• **Listed records**
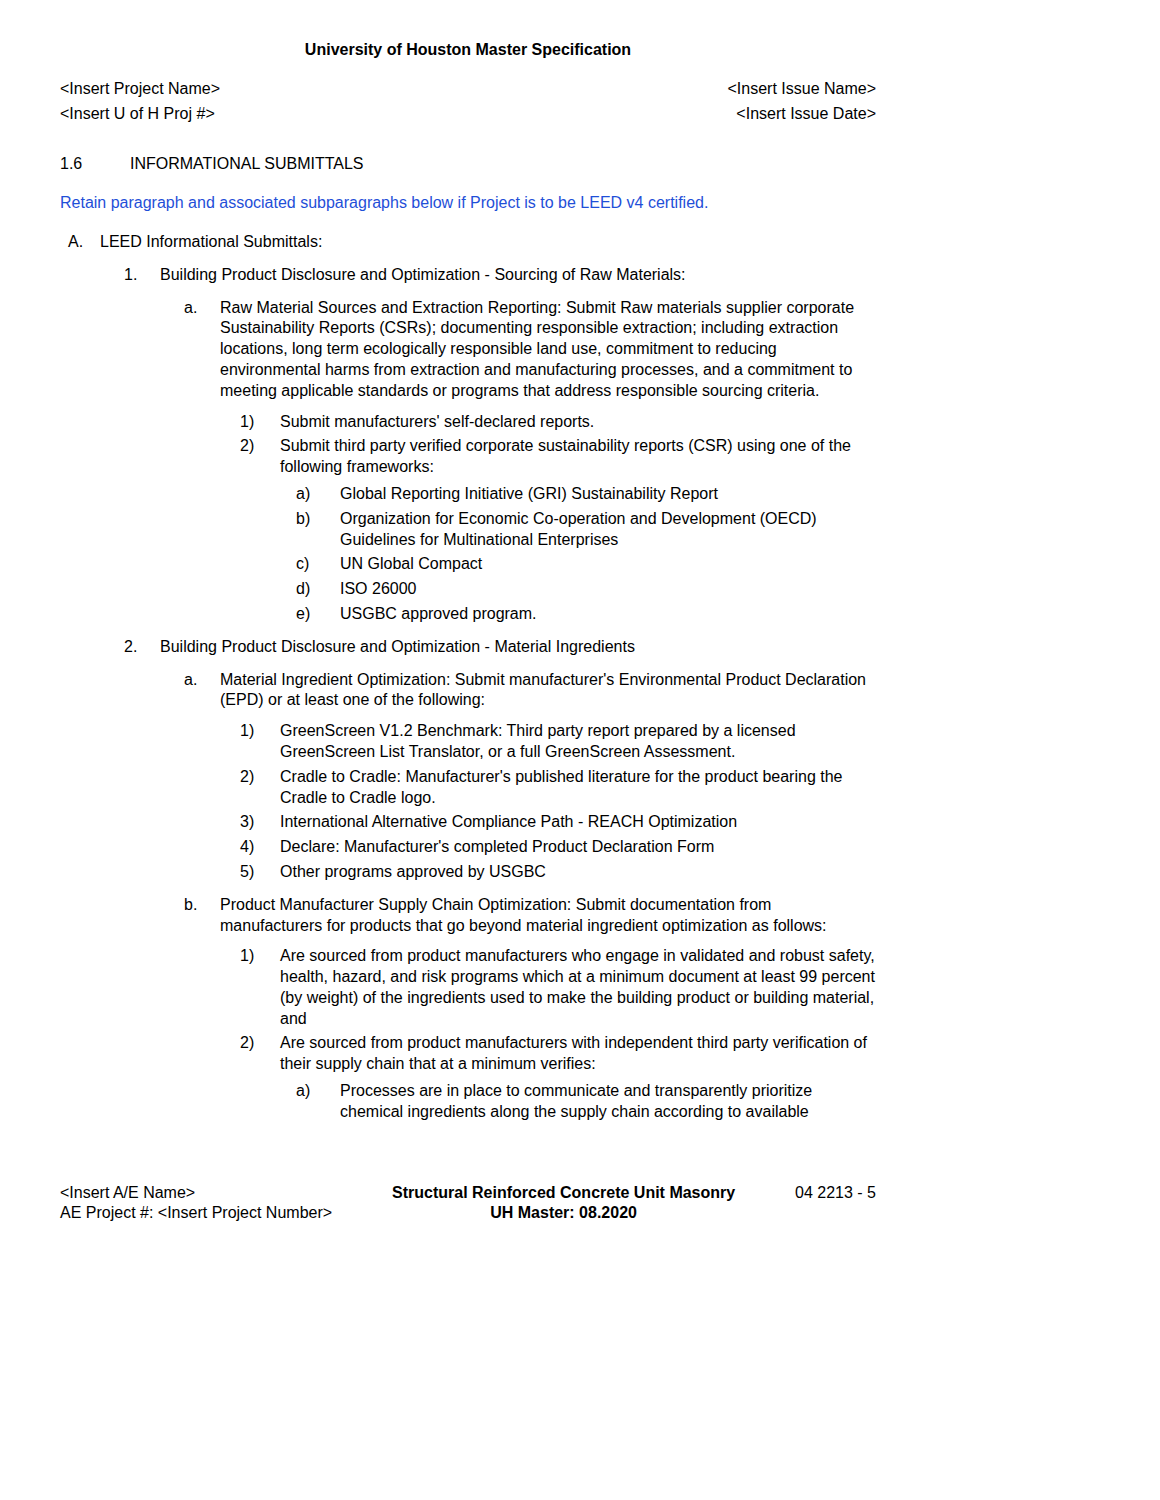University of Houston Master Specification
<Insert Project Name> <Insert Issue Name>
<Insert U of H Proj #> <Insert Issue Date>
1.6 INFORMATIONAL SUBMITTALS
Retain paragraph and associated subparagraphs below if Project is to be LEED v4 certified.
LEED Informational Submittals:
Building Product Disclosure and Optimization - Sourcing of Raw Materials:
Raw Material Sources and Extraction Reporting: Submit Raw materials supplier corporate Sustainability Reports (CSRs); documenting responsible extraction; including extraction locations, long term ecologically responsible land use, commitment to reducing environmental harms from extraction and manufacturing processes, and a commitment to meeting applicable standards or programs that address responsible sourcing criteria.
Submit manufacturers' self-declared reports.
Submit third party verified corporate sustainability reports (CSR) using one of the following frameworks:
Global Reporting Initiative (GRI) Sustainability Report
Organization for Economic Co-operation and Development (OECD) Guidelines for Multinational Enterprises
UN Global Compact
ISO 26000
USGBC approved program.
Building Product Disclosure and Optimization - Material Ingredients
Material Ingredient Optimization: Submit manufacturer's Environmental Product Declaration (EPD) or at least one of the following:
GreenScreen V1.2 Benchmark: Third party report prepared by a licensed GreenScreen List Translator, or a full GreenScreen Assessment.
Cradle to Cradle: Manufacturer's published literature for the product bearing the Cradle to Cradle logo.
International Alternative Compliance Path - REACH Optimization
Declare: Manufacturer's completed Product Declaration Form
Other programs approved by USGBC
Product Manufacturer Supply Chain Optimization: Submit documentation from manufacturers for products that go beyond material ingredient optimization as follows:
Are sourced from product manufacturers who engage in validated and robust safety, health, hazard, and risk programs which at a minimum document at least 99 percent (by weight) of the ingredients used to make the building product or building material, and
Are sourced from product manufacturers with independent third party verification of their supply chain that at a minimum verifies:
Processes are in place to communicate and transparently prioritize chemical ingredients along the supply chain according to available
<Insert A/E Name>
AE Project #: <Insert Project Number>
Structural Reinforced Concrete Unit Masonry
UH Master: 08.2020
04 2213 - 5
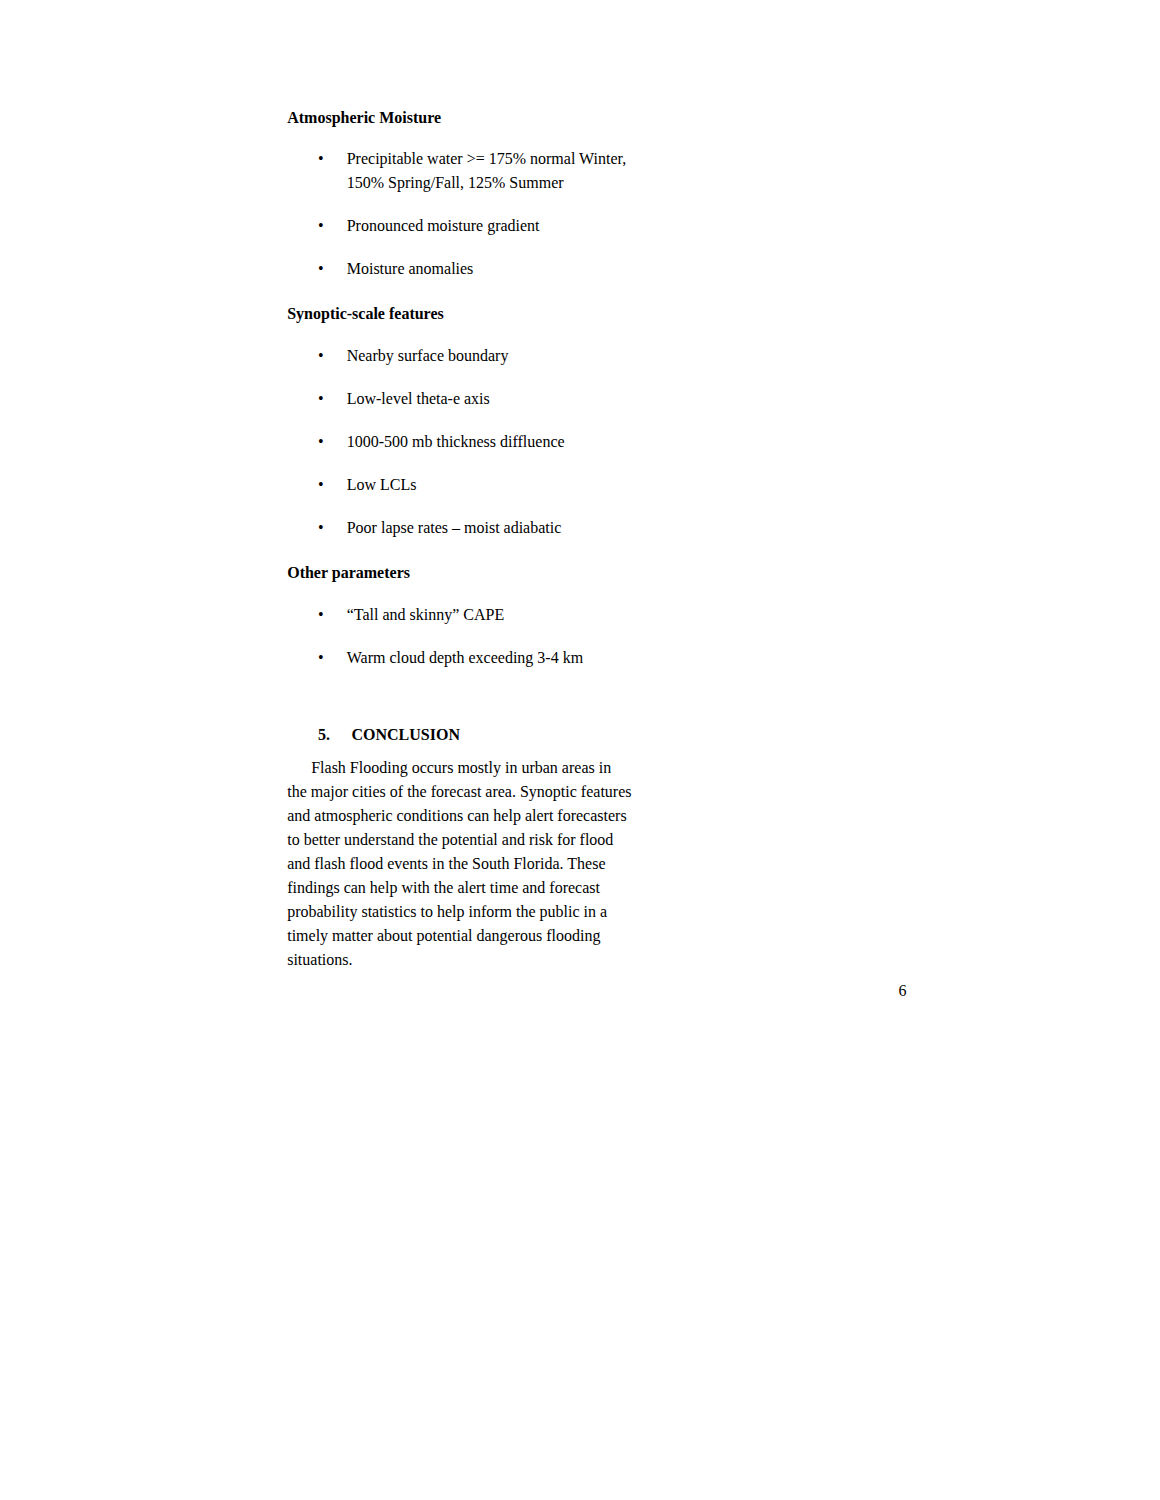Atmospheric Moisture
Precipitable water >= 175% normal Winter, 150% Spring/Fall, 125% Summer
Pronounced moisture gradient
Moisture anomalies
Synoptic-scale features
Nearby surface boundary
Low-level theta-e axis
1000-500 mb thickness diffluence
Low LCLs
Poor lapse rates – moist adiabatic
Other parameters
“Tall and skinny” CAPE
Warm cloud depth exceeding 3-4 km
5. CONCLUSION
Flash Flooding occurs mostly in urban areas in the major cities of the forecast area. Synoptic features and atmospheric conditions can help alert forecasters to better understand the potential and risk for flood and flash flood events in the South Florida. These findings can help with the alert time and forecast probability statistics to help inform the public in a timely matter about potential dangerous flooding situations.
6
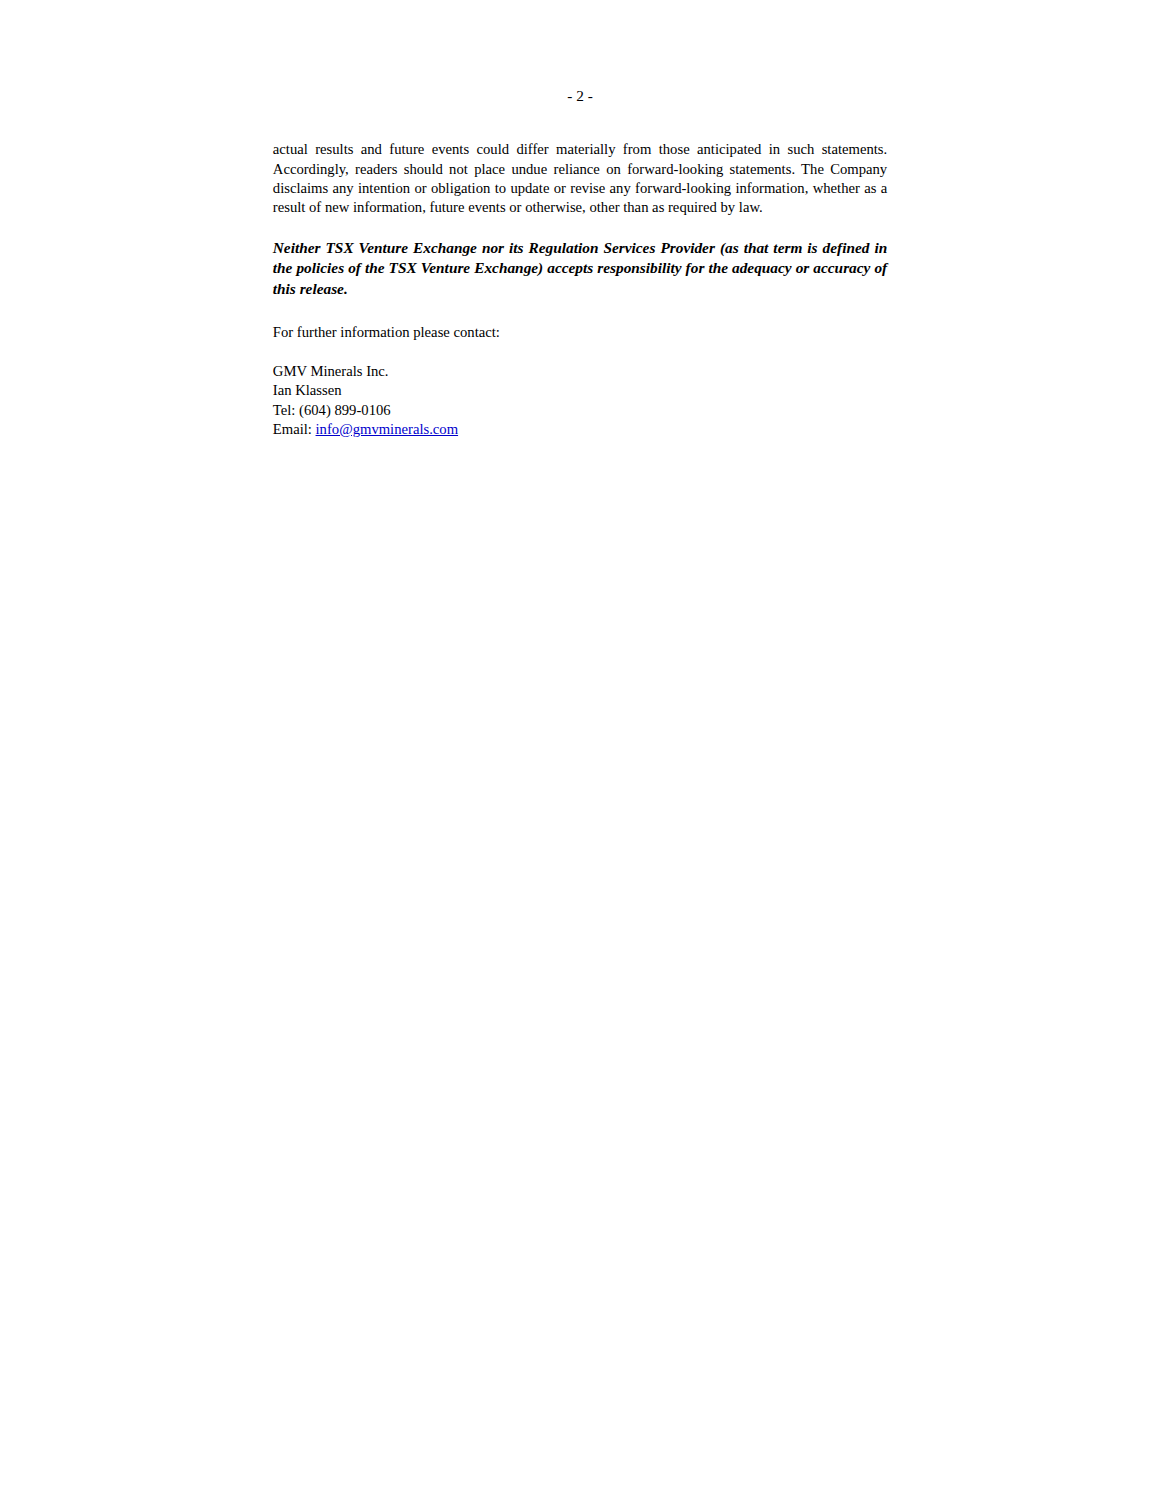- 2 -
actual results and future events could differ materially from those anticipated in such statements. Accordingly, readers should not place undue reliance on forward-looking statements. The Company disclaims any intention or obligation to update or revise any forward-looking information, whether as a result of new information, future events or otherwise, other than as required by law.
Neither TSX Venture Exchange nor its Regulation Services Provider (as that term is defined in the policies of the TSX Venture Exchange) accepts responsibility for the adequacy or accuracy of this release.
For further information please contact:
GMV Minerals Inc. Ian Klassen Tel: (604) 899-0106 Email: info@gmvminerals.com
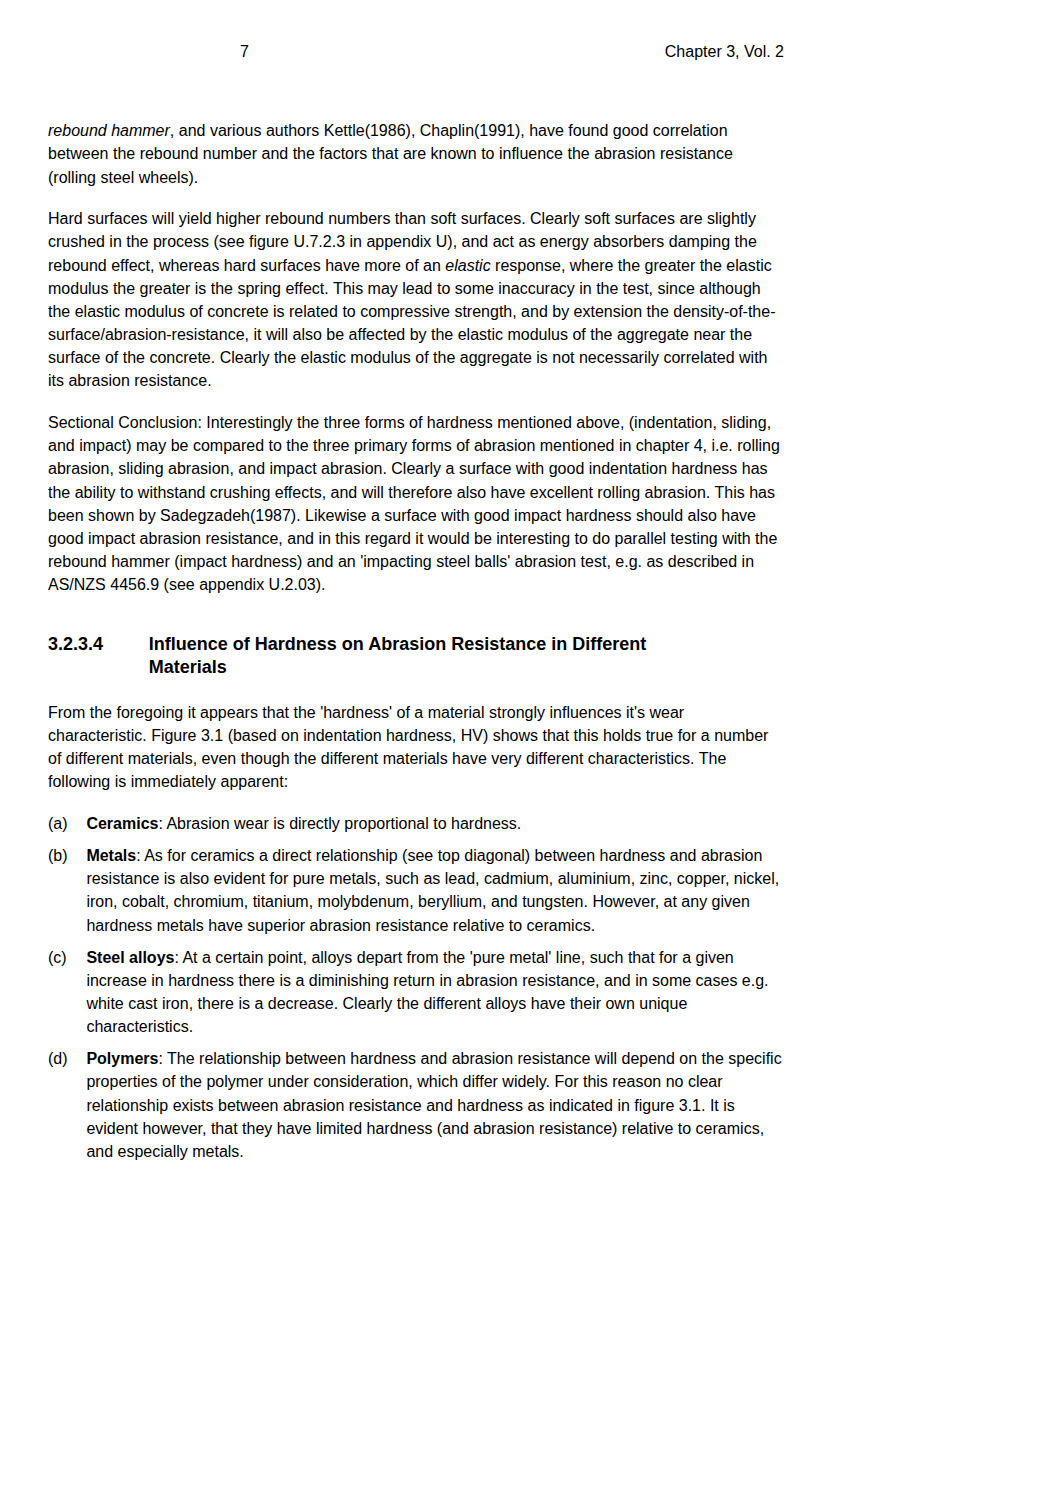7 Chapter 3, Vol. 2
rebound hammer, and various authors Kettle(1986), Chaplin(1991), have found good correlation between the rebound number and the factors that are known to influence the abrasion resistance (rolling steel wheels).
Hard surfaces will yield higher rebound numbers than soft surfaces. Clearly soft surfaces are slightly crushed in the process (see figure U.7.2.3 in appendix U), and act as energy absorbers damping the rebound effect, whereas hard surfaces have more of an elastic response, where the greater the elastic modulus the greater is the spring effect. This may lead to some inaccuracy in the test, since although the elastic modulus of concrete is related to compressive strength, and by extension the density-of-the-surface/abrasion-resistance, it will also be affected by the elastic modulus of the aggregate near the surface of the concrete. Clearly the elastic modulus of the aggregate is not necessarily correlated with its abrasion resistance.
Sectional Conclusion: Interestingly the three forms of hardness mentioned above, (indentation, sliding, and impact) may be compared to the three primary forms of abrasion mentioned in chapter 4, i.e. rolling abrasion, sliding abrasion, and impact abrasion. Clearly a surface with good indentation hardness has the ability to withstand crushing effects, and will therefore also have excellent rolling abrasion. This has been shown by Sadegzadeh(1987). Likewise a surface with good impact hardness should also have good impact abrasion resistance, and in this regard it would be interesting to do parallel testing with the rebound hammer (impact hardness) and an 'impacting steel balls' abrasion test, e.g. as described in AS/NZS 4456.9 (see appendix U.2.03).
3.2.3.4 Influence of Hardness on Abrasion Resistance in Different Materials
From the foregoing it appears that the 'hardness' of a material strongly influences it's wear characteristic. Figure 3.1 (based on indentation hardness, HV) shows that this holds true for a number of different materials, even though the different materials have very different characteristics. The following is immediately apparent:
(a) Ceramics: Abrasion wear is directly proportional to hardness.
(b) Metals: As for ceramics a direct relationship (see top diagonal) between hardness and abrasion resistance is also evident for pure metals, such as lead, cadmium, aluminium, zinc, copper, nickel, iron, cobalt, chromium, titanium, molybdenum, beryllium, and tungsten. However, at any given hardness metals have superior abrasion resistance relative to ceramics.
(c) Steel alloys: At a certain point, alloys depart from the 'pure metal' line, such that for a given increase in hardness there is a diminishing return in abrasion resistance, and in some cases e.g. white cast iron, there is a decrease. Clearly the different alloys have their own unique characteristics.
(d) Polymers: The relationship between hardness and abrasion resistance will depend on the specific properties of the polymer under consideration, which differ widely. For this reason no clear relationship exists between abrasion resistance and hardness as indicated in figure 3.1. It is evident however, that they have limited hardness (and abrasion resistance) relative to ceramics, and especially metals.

• **What needs to be done**
Beginning at the line that has "04 2213 - 5" and ending at the line that has "5. CONCLUSION", restate the listing above word for word, pictures left out.

• **Response**
04 2213 - 5
Atmospheric Moisture
Precipitable water >= 175% normal Winter, 150% Spring/Fall, 125% Summer
Pronounced moisture gradient
Moisture anomalies
Synoptic-scale features
Nearby surface boundary
Low-level theta-e axis
1000-500 mb thickness diffluence
Low LCLs
Poor lapse rates – moist adiabatic
Other parameters
“Tall and skinny” CAPE
Warm cloud depth exceeding 3-4 km
5. CONCLUSION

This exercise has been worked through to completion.